La pratica Nāda Yoga ci mette nelle condizioni di sviluppare un ascolto più attento soprattutto dei suoni di cui noi stessi siamo fatti e di quelli che, consapevolmente, sperimentiamo nella pratica attiva del canto e delle vocalizzazioni. In un certo senso il Nāda Yoga ci abitua ad ascoltare non solo con l’orecchio esterno ma con tutti i nostri recettori, fino a percepire dove vibra un suono nel corpo e che tipo di emozione sta sorgendo in corrispondenza di un determinato intervallo musicale.
Nel Nāda Yoga la voce assume un ruolo centrale; sempre secondo Mukunda infatti, la voce manifesta l’espressione più autentica della nostra personalità e delle nostre emozioni. Il termine stesso per-sona (attraverso il suono) ci indica come l’individuo si caratterizzi maggiormente per il suo “suono”, più che per il modo in cui appare o agisce nel mondo.

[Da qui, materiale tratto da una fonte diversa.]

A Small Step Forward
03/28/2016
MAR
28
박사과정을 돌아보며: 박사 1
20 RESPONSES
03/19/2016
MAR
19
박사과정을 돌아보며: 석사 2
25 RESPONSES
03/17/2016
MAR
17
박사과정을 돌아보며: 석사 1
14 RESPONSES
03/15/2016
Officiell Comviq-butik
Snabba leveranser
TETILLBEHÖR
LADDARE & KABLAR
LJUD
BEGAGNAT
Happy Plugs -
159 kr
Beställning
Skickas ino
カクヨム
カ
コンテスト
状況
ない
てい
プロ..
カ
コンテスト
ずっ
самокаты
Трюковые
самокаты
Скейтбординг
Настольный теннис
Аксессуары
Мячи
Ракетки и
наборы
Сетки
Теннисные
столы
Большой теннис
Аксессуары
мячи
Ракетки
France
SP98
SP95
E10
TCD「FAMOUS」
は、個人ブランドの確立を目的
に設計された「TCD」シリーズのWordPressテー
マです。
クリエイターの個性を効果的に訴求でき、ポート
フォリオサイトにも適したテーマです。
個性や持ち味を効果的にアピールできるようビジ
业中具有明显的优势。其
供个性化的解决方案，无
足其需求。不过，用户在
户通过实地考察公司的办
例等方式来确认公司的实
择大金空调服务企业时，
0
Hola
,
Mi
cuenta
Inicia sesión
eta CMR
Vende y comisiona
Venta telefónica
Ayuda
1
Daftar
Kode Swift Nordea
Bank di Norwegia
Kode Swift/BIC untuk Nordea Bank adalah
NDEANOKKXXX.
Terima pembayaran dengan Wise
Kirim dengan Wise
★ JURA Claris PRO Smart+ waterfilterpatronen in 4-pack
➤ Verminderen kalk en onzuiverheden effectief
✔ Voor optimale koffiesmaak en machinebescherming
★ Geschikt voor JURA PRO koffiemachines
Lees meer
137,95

Il Nāda Yoga però ci dice qualcosa di ancora più radicale: ogni essere non è contraddistinto solo dalla sua voce, unica e irripetibile, ma anche da una vibrazione specifica, che Mukunda chiama “tonica individuale”. Quando la nostra voce e la nostra frequenza vibratoria sono allineate, le nostre energie sono nel pieno delle loro potenzialità, con evidenti effetti sullo stato psicofisico della persona.
È bene chiarire che nelle pratiche di Nāda Yoga non è necessario essere “bravi” cantanti né tantomeno dei musicisti, perché l’esperienza del suono prescinde dai canoni estetici e si affida piuttosto all’ascolto consapevole del corpo e delle sensazioni. È per questo motivo che la maggior parte delle tecniche insegnate da Mukunda possono essere anche definite come meditazioni con il suono.
Attraverso le scale musicali trasformative, l’intonazione del mantra AUM (in accordo ad un antico e quasi dimenticato insegnamento) e diversi tipi di meditazione sul suono, chiunque avrà la possibilità di sperimentare l’effetto trasformativo e liberatorio di queste pratiche.